Dive Brief:
- Shelby County Schools, Tennessee's largest district, is hiring 30 security officers in the wake of the Parkland, Fla., school shooting, for a total of 128 throughout its more than 150 campuses. For the first time, elementary schools in the district will have them. The placement of the officers will depend on the rate of incidents in a particular neighborhood and school, Chalkbeat reports.
- The addition of the officers, though, presents a sticky situation. The Tennessee Education Commissioner recently stated that school staff members are not obliged to release information on any student's immigration status. But outside contractors — as security officers who are employees of local law enforcement agencies would be — are not beholden to district policy.
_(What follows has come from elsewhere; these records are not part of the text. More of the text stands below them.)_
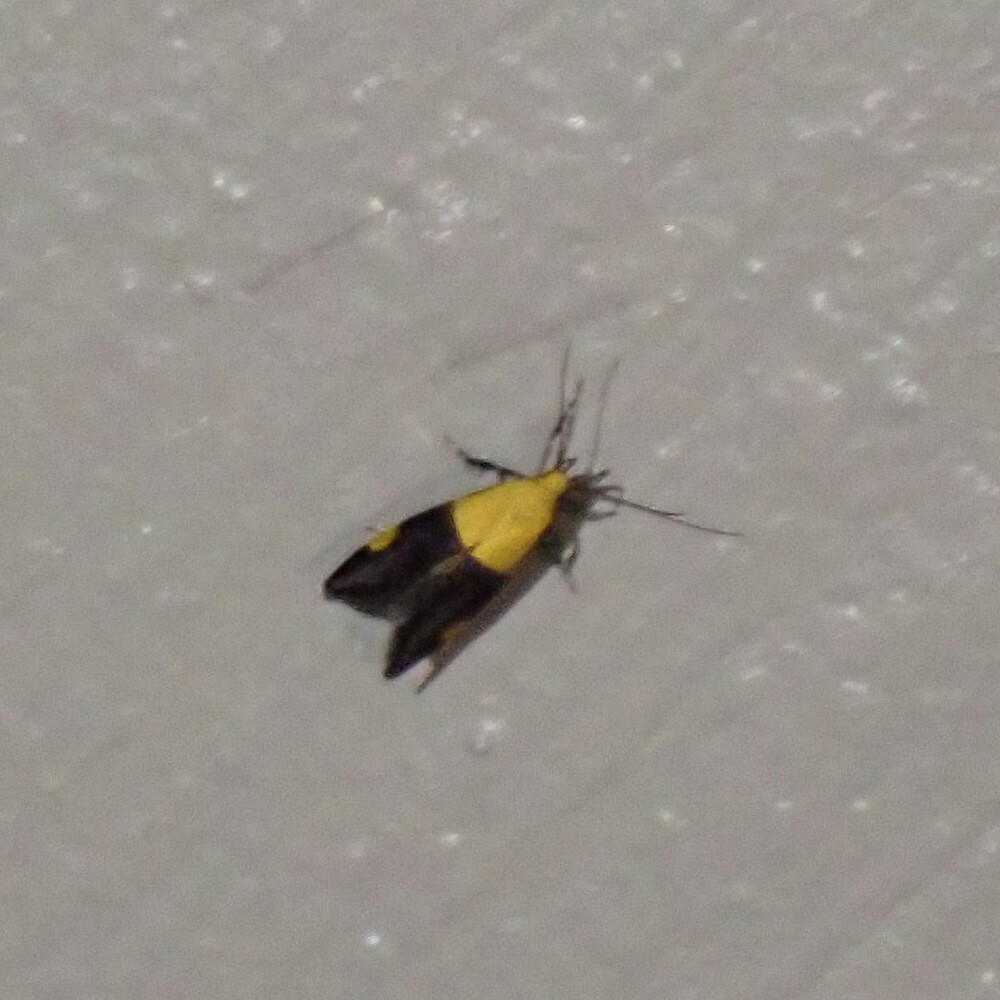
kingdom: Animalia
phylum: Arthropoda
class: Insecta
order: Lepidoptera
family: Oecophoridae
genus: Oecophora
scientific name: Oecophora bractella
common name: Gold-base tubic
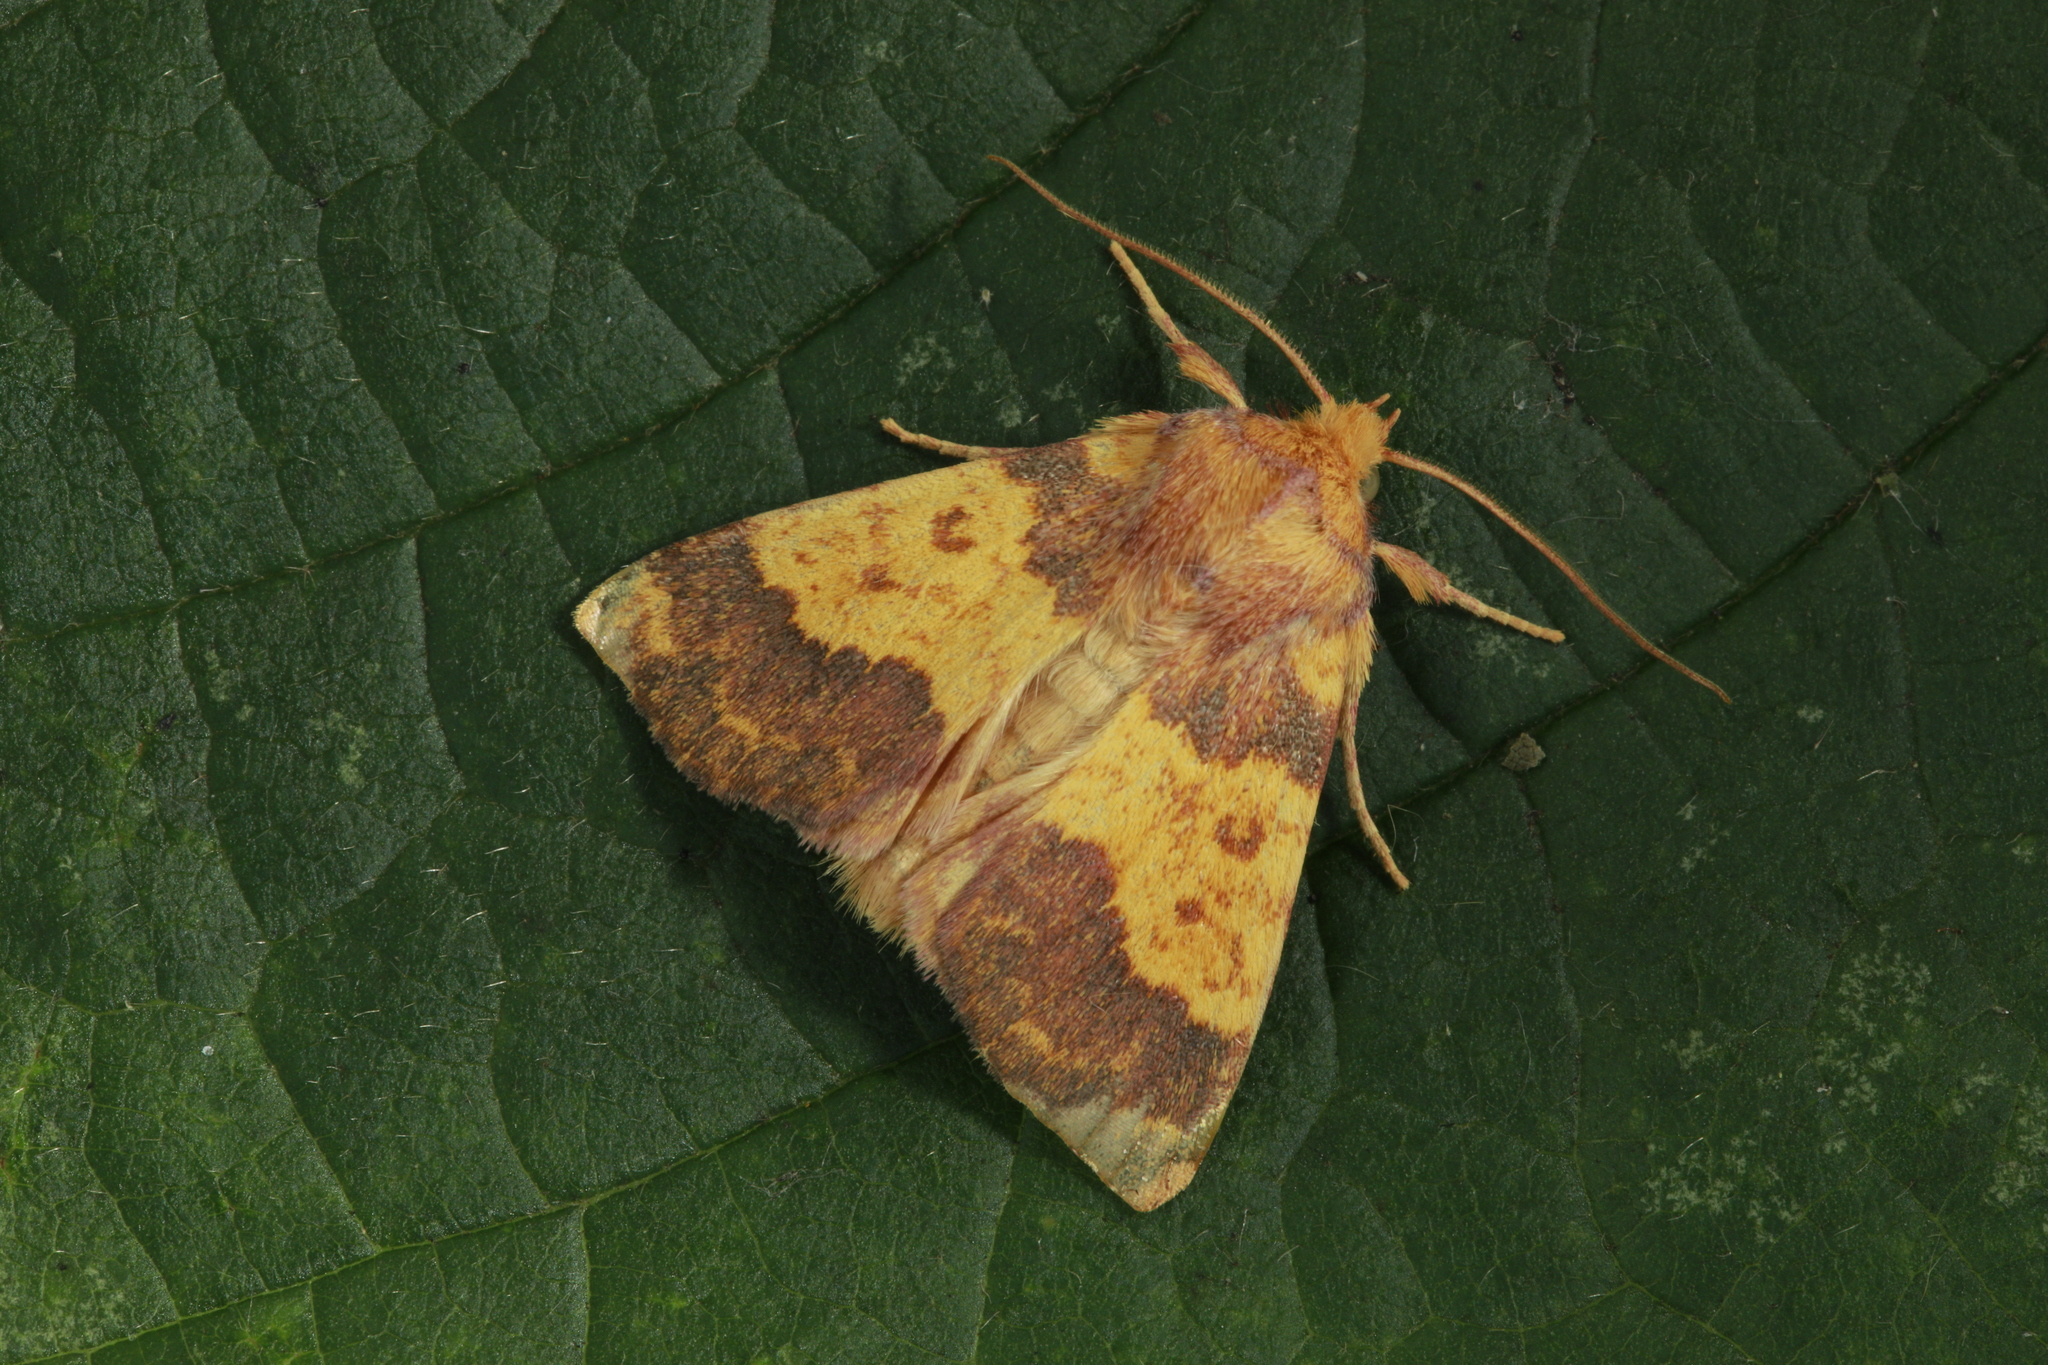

- Recent incidents of racial bias and excess force by local officers against students also cast a pall over the impending hirings. Tennessee, meanwhile, is the only state that requires officers assigned to schools to go through special training, according to the article.
Dive Insight:
Implementing a school security policy is a double-edged sword. It has never been more imperative to take effective, swift measures to ensure student safety, but many strategies also have unintended side effects.
Zero-tolerance discipline policies, which mete out serious consequences and often involving police referrals for petty offenses, feed the school-to-prison pipeline, a phenomenon by which (mostly minority) students are funneled into the criminal justice system. They can also feed profits back to privately run prisons, in which nearly 40% of such students in the U.S. wind up. Prison lobbyists thus heavily back legislation and candidates that support zero-tolerance policies.
Experts note that school administrators can interrupt that pipeline by implementing alternatives to such discipline policies, taking a hard look at their district's problems and then pinpointing the underlying attitudes that perpetuate them. Listening to community members and involving them in advocating for new discipline policies are a way that administrators can reverse some of these trends.
Installing security equipment, such as metal detectors and prominent cameras, throughout schools is another initiative intended to reduce violence in schools. That kind of hardware — and, for that matter, armed security guards — may be protecting students physically, but may not doing a lot to bolster their mental well-being. Students report feeling mistrusted, uneasy and just plain unmotivated to learn in an environment that replicates a Transportation Security Administration screening process.
Some schools are addressing those feelings that by relying on more inconspicuous equipment, as well as technology that works to protect the school community behind the scenes. Also proving effective are efforts to break down the "us vs. you" aura of police officers in schools by providing education on social-emotional learning techniques, so that officers can form a bond with the students they're protecting.